Aerosols are tiny solid or liquid particles suspended in air or as a gas.
Aerosols can be natural, such as fog or gas from volcanic eruptions, or artificial, such as smoke from burning fossil fuels.
Aerosol particles are either emitted directly to the atmosphere (primary aerosols) or produced in the atmosphere from precursor gases (secondary aerosols).
Aerosol particles are tiny, but numerous, and often comprise of a number of inorganic and organic substances.
True aerosol particles range in diameter from a few millimicrometres to about 1 micrometre (equal to 10-4 cm).
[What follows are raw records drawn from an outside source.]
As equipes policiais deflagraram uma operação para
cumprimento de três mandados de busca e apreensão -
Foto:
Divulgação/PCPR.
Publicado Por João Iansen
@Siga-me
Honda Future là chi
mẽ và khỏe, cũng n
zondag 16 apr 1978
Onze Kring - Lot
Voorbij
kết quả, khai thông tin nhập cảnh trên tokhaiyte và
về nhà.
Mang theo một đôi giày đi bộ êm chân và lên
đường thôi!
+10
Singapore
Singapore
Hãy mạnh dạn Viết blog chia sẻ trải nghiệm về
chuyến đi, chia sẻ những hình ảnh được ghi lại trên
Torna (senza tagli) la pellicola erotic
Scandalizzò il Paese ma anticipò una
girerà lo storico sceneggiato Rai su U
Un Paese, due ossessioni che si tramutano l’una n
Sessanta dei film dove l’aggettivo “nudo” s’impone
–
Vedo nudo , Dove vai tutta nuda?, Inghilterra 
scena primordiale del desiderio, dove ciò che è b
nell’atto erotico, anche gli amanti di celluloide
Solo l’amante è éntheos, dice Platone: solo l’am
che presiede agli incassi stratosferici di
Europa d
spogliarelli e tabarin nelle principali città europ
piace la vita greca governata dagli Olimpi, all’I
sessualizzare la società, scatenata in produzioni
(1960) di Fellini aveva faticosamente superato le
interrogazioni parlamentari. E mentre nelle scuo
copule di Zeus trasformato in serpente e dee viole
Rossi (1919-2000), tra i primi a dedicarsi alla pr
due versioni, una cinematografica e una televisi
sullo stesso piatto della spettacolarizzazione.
Particles with a diameter of less than 0.1 micrometre are sometimes referred to as Aitken nuclei.
Visible forms of atmospheric aerosol plumes include smoke, smog, haze and dust.
Aerosol particles, such as dust, play an important role in the precipitation process, providing the nuclei upon which condensation and freezing take place.
They affect climate by reflecting or absorbing incoming solar radiation and enhancing the brightness, and thus reflectivity, of clouds.